MATERIAL FOR THE TASK.
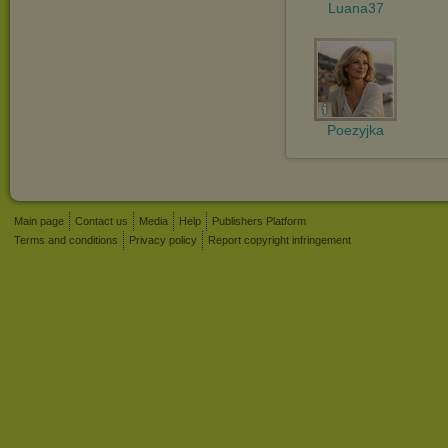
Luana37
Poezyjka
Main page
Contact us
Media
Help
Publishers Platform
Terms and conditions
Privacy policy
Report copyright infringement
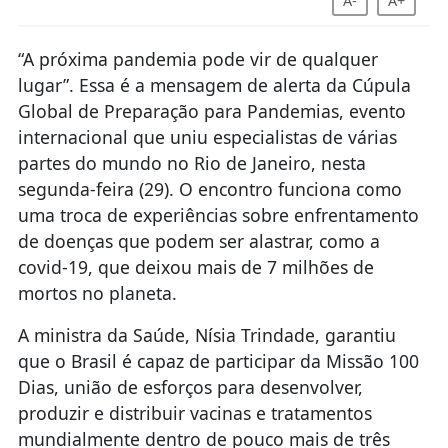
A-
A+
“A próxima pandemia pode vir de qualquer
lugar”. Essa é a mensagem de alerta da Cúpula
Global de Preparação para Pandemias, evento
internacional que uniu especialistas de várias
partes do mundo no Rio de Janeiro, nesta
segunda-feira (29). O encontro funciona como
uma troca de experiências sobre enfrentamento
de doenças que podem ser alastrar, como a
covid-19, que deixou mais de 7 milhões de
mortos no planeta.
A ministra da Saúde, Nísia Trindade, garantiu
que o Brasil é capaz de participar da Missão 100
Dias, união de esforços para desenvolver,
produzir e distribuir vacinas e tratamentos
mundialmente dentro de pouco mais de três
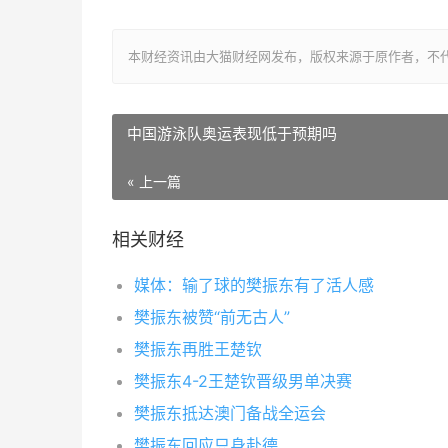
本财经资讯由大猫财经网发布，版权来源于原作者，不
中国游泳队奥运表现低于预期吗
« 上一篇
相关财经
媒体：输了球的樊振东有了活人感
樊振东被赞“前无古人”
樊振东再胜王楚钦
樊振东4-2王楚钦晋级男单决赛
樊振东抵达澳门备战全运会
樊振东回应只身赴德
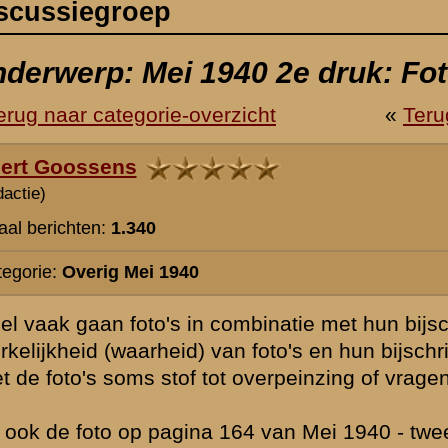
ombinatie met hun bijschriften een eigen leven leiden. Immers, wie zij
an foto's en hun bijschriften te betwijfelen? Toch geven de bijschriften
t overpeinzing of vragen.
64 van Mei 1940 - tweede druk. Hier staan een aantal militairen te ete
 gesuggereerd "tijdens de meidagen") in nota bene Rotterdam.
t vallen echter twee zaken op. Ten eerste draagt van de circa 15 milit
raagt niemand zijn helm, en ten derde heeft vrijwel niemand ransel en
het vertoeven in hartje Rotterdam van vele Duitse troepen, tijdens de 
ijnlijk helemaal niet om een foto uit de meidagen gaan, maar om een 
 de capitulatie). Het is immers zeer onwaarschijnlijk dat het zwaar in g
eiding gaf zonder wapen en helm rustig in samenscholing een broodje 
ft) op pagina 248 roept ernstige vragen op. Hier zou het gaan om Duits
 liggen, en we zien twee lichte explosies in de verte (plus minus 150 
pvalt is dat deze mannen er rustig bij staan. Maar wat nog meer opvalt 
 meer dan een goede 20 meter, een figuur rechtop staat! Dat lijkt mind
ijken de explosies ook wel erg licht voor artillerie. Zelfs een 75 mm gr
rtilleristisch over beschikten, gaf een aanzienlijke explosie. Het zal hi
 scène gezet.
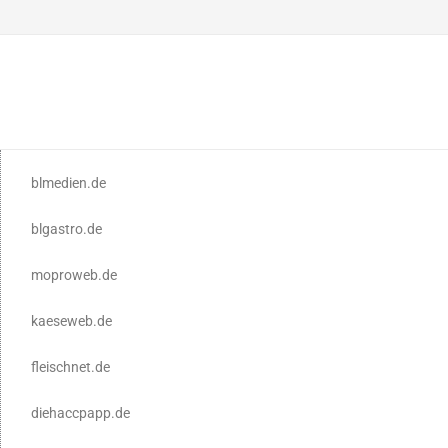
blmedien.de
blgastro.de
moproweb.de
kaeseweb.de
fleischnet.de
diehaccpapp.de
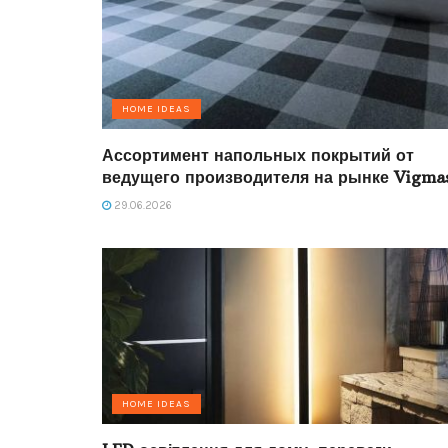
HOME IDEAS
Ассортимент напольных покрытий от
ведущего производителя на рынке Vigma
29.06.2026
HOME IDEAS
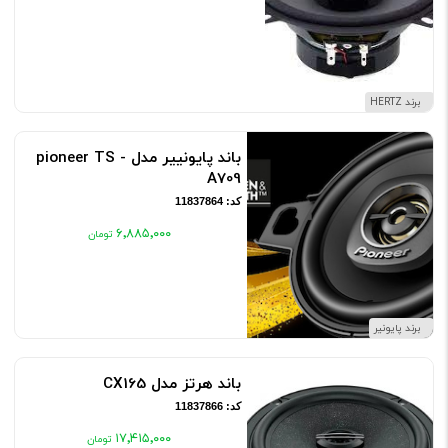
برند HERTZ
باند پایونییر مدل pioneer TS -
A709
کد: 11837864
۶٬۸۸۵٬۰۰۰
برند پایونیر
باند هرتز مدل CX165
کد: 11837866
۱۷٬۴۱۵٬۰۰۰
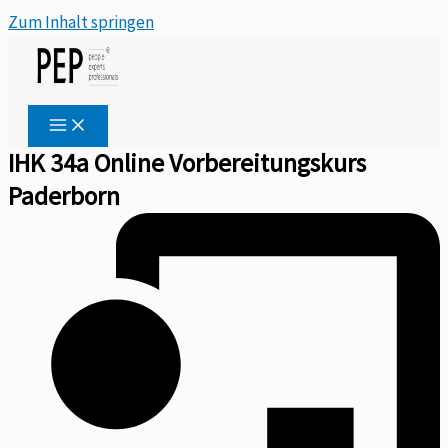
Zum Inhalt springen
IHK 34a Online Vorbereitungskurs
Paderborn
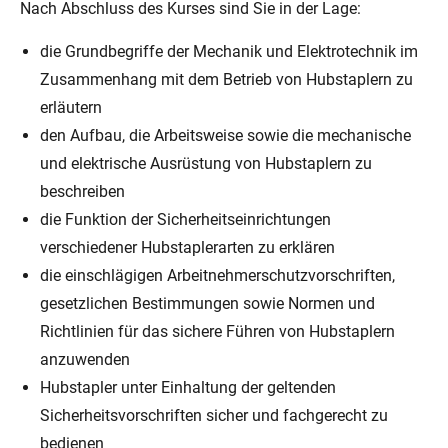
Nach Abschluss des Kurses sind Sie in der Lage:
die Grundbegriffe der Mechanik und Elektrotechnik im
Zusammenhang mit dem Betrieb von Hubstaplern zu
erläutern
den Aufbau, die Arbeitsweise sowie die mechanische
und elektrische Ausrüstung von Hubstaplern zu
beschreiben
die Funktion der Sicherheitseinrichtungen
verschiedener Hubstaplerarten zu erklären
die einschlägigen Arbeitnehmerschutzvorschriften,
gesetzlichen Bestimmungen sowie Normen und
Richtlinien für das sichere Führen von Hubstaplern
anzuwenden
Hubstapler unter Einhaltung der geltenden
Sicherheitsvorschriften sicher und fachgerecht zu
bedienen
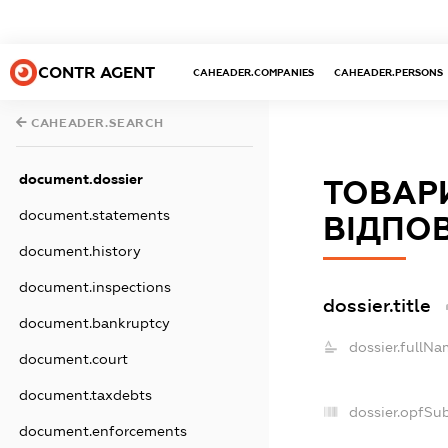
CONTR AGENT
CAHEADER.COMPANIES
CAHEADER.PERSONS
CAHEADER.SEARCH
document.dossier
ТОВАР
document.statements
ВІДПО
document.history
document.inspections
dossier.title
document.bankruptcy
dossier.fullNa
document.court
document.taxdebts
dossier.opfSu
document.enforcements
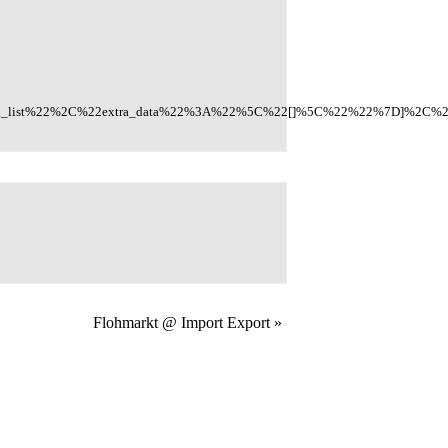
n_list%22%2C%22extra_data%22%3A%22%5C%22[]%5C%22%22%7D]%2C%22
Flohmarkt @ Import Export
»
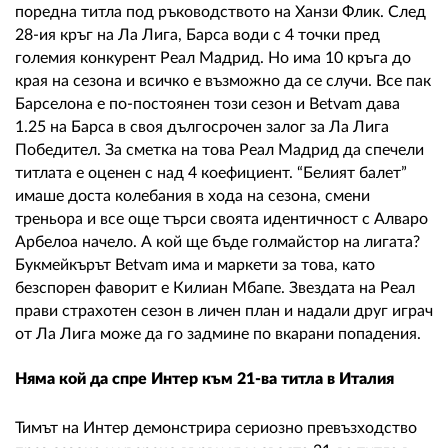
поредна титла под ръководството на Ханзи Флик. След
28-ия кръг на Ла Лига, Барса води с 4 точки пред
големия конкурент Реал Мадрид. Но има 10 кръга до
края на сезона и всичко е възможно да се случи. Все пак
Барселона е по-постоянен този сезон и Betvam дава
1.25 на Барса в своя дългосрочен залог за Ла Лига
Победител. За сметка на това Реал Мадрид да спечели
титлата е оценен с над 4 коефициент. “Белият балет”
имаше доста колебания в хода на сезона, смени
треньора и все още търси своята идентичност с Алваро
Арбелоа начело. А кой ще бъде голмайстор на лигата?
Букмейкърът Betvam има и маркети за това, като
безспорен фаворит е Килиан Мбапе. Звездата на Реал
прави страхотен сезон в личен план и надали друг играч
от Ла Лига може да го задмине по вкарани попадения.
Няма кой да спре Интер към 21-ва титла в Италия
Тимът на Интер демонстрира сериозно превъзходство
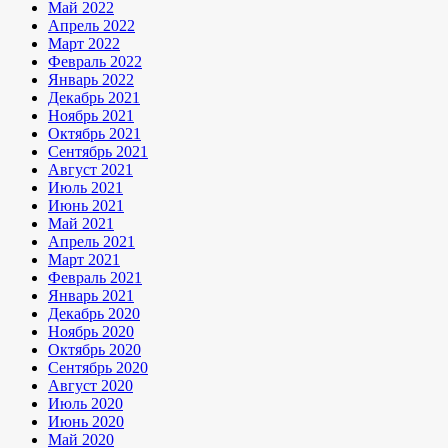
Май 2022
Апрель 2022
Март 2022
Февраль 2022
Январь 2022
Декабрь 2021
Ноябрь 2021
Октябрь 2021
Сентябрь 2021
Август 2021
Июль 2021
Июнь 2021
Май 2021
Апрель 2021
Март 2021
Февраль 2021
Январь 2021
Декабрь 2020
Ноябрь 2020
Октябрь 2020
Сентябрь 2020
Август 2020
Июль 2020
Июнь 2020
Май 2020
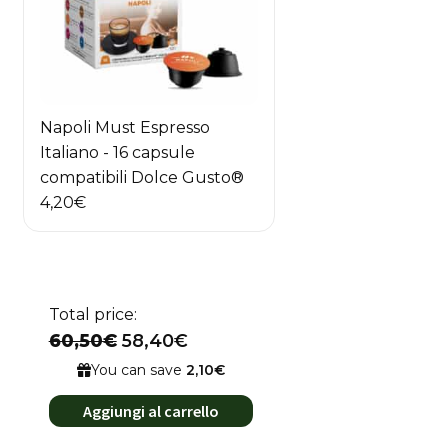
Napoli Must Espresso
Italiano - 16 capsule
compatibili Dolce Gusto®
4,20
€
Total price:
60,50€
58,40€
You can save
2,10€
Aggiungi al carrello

WRITTEN TASK.
With the pictures set aside, please write out all of the records above exactly.

ANSWER BOX.
Luana37
Poezyjka
Main page
Contact us
Media
Help
Publishers Platform
Terms and conditions
Privacy policy
Report copyright infringement
A-
A+
“A próxima pandemia pode vir de qualquer
lugar”. Essa é a mensagem de alerta da Cúpula
Global de Preparação para Pandemias, evento
internacional que uniu especialistas de várias
partes do mundo no Rio de Janeiro, nesta
segunda-feira (29). O encontro funciona como
uma troca de experiências sobre enfrentamento
de doenças que podem ser alastrar, como a
covid-19, que deixou mais de 7 milhões de
mortos no planeta.
A ministra da Saúde, Nísia Trindade, garantiu
que o Brasil é capaz de participar da Missão 100
Dias, união de esforços para desenvolver,
produzir e distribuir vacinas e tratamentos
mundialmente dentro de pouco mais de três
本财经资讯由大猫财经网发布，版权来源于原作者，不
中国游泳队奥运表现低于预期吗
« 上一篇
相关财经
媒体：输了球的樊振东有了活人感
樊振东被赞“前无古人”
樊振东再胜王楚钦
樊振东4-2王楚钦晋级男单决赛
樊振东抵达澳门备战全运会
樊振东回应只身赴德
ombinatie met hun bijschriften een eigen leven leiden. Immers, wie zij
an foto's en hun bijschriften te betwijfelen? Toch geven de bijschriften
t overpeinzing of vragen.
64 van Mei 1940 - tweede druk. Hier staan een aantal militairen te ete
 gesuggereerd "tijdens de meidagen") in nota bene Rotterdam.
t vallen echter twee zaken op. Ten eerste draagt van de circa 15 milit
raagt niemand zijn helm, en ten derde heeft vrijwel niemand ransel en
het vertoeven in hartje Rotterdam van vele Duitse troepen, tijdens de 
ijnlijk helemaal niet om een foto uit de meidagen gaan, maar om een 
 de capitulatie). Het is immers zeer onwaarschijnlijk dat het zwaar in g
eiding gaf zonder wapen en helm rustig in samenscholing een broodje 
ft) op pagina 248 roept ernstige vragen op. Hier zou het gaan om Duits
 liggen, en we zien twee lichte explosies in de verte (plus minus 150 
pvalt is dat deze mannen er rustig bij staan. Maar wat nog meer opvalt 
 meer dan een goede 20 meter, een figuur rechtop staat! Dat lijkt mind
ijken de explosies ook wel erg licht voor artillerie. Zelfs een 75 mm gr
rtilleristisch over beschikten, gaf een aanzienlijke explosie. Het zal hi
 scène gezet.
blmedien.de
blgastro.de
moproweb.de
kaeseweb.de
fleischnet.de
diehaccpapp.de
HOME IDEAS
Ассортимент напольных покрытий от
ведущего производителя на рынке Vigma
29.06.2026
HOME IDEAS
برند HERTZ
باند پایونییر مدل pioneer TS -
A709
کد: 11837864
۶٬۸۸۵٬۰۰۰
برند پایونیر
باند هرتز مدل CX165
کد: 11837866
۱۷٬۴۱۵٬۰۰۰
Zum Inhalt springen
IHK 34a Online Vorbereitungskurs
Paderborn
Nach Abschluss des Kurses sind Sie in der Lage:
die Grundbegriffe der Mechanik und Elektrotechnik im
Zusammenhang mit dem Betrieb von Hubstaplern zu
erläutern
den Aufbau, die Arbeitsweise sowie die mechanische
und elektrische Ausrüstung von Hubstaplern zu
beschreiben
die Funktion der Sicherheitseinrichtungen
verschiedener Hubstaplerarten zu erklären
die einschlägigen Arbeitnehmerschutzvorschriften,
gesetzlichen Bestimmungen sowie Normen und
Richtlinien für das sichere Führen von Hubstaplern
anzuwenden
Hubstapler unter Einhaltung der geltenden
Sicherheitsvorschriften sicher und fachgerecht zu
bedienen
CONTR AGENT
CAHEADER.COMPANIES
CAHEADER.PERSONS
CAHEADER.SEARCH
document.dossier
ТОВАР
document.statements
ВІДПО
document.history
document.inspections
dossier.title
document.bankruptcy
dossier.fullNa
document.court
document.taxdebts
dossier.opfSu
document.enforcements
n_list%22%2C%22extra_data%22%3A%22%5C%22[]%5C%22%22%7D]%2C%22
Flohmarkt @ Import Export
»
поредна титла под ръководството на Ханзи Флик. След
28-ия кръг на Ла Лига, Барса води с 4 точки пред
големия конкурент Реал Мадрид. Но има 10 кръга до
края на сезона и всичко е възможно да се случи. Все пак
Барселона е по-постоянен този сезон и Betvam дава
1.25 на Барса в своя дългосрочен залог за Ла Лига
Победител. За сметка на това Реал Мадрид да спечели
титлата е оценен с над 4 коефициент. “Белият балет”
имаше доста колебания в хода на сезона, смени
треньора и все още търси своята идентичност с Алваро
Арбелоа начело. А кой ще бъде голмайстор на лигата?
Букмейкърът Betvam има и маркети за това, като
безспорен фаворит е Килиан Мбапе. Звездата на Реал
прави страхотен сезон в личен план и надали друг играч
от Ла Лига може да го задмине по вкарани попадения.
Няма кой да спре Интер към 21-ва титла в Италия
Тимът на Интер демонстрира сериозно превъзходство
Май 2022
Апрель 2022
Март 2022
Февраль 2022
Январь 2022
Декабрь 2021
Ноябрь 2021
Октябрь 2021
Сентябрь 2021
Август 2021
Июль 2021
Июнь 2021
Май 2021
Апрель 2021
Март 2021
Февраль 2021
Январь 2021
Декабрь 2020
Ноябрь 2020
Октябрь 2020
Сентябрь 2020
Август 2020
Июль 2020
Июнь 2020
Май 2020
Napoli Must Espresso
Italiano - 16 capsule
compatibili Dolce Gusto®
4,20
€
Total price:
60,50€
58,40€
You can save
2,10€
Aggiungi al carrello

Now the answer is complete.